< Psalmen 54 >
1 Een onderwijzing van David, voor den opperzangmeester, op de Neginoth; Als de Zifieten gekomen waren, en tot Saul gezegd hadden: Verbergt zich David niet bij ons? O God! verlos mij door Uw Naam, en doe mij recht door Uw macht.
Eine Unterweisung Davids, vorzusingen, auf Saitenspiel; da die von Siph kamen und sprachen zu Saul: David hat sich bei uns verborgen. Hilf mir, Gott, durch deinen Namen und schaffe mir Recht durch deine Gewalt.
2 O God! hoor mijn gebed; neig de oren tot de redenen mijns monds.
Gott, erhöre mein Gebet, vernimm die Rede meines Mundes.
3 Want vreemden staan tegen mij op, en tirannen zoeken mijn ziel; zij stellen God niet voor hun ogen. (Sela)
Denn Stolze setzen sich wider mich, und Trotzige stehen mir nach meiner Seele und haben Gott nicht vor Augen. (Sela)
4 Ziet, God is mij een Helper; de Heere is onder degenen, die mijn ziel ondersteunen.
Siehe, Gott steht mir bei, der Herr erhält meine Seele.
5 Hij zal dit kwaad mijn verspieders vergelden; roei hen uit door Uw waarheid.
Er wird die Bosheit meinen Feinden bezahlen. Verstöre sie durch deine Treue!
6 Ik zal U met vrijwilligheid offeren; ik zal Uw Naam, o HEERE! loven, want Hij is goed.

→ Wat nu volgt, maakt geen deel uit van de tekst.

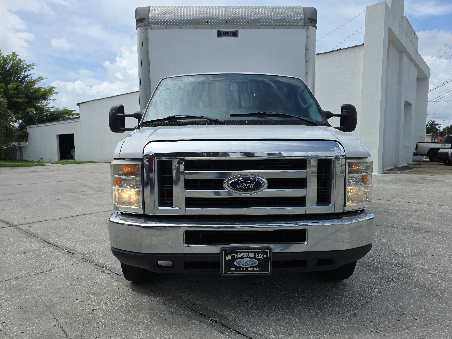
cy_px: 170
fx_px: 300
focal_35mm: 23
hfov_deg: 73.9
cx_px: 226
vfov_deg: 58.9
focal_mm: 6.3
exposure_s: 1/5958
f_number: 1.7
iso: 80
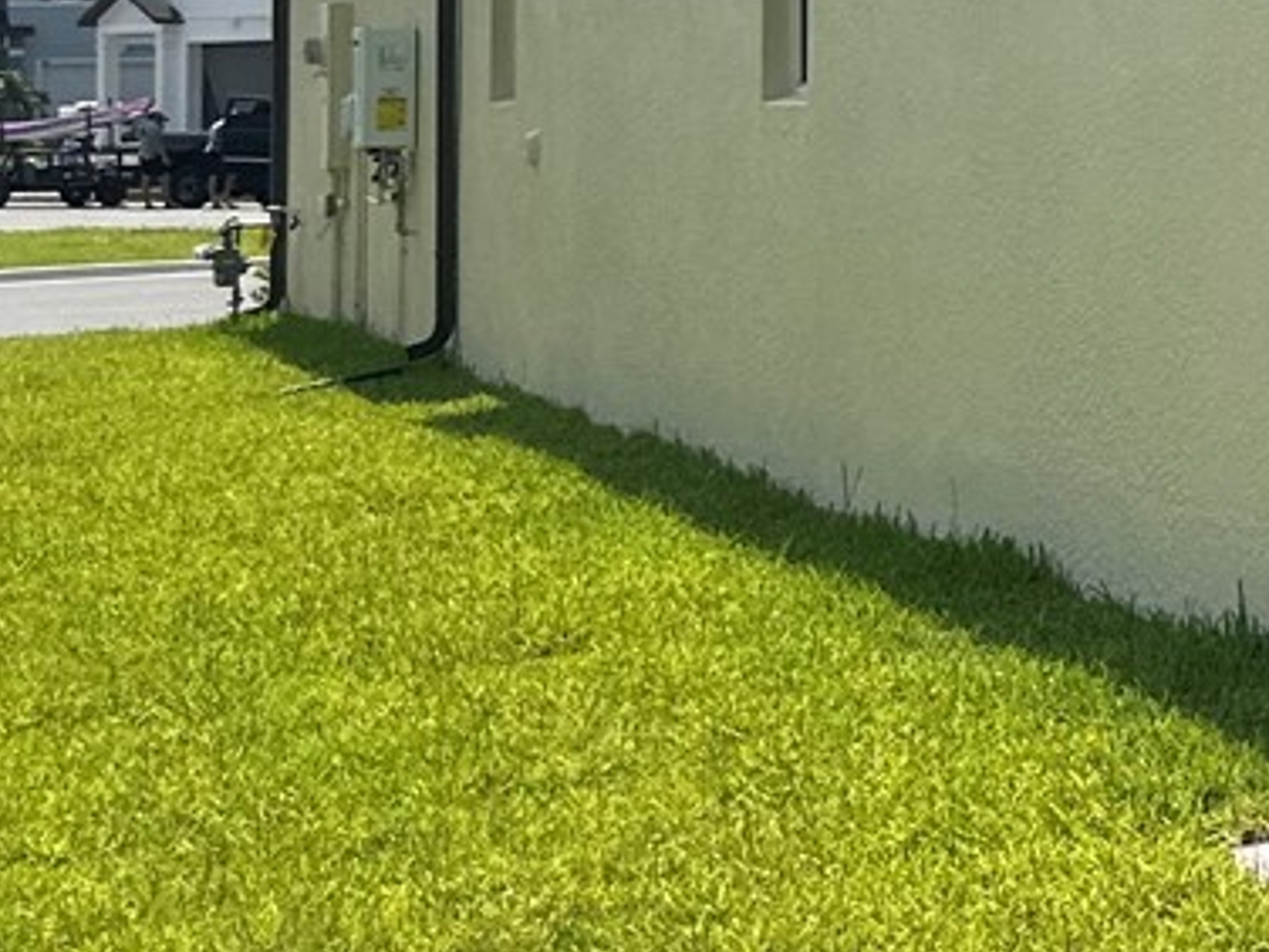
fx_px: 3739
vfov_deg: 14.1
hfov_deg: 15.1
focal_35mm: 102
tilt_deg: +4.4
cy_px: -182
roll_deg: +1.0
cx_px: 2622
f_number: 1.78
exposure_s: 1/8197
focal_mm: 6.86
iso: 80
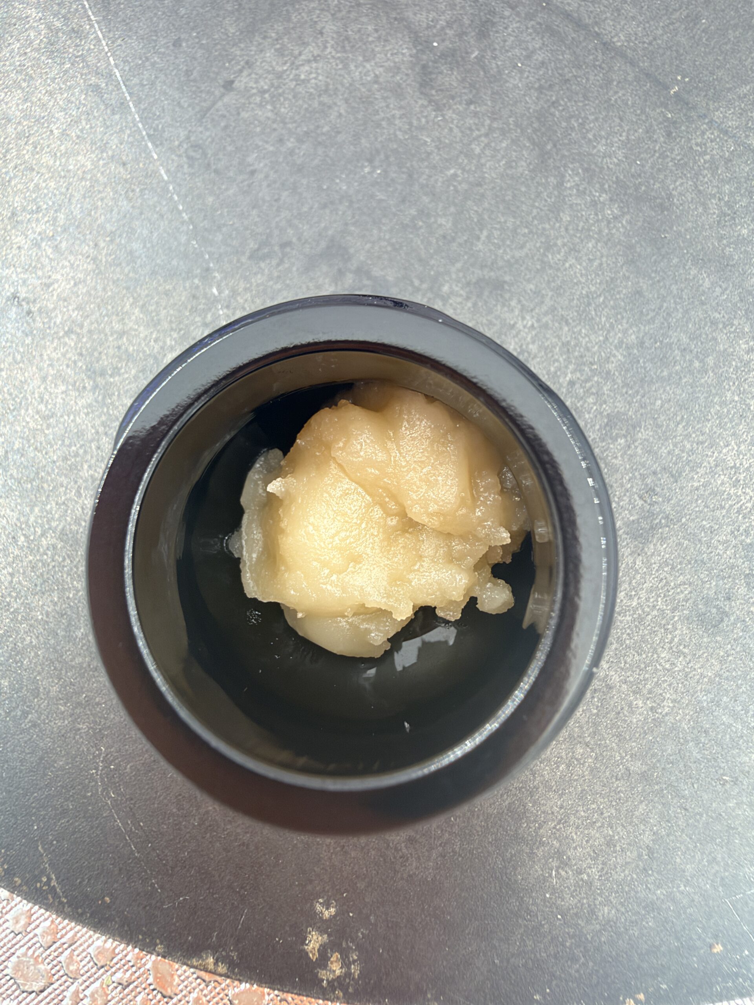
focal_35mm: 25
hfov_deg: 54.9
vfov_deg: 69.4
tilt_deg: -80.5
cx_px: 377
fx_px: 726
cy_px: 502
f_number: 2.2
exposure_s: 1/121
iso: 100
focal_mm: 2.22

So will ich dir ein Freudenopfer tun und deinen Namen, HERR, danken, daß er so tröstlich ist.
7 Want Hij heeft mij gered uit alle benauwdheid; en mijn oog heeft gezien op mijn vijanden.
Denn du errettest mich aus aller meiner Not, daß mein Auge an meinen Feinden Lust sieht.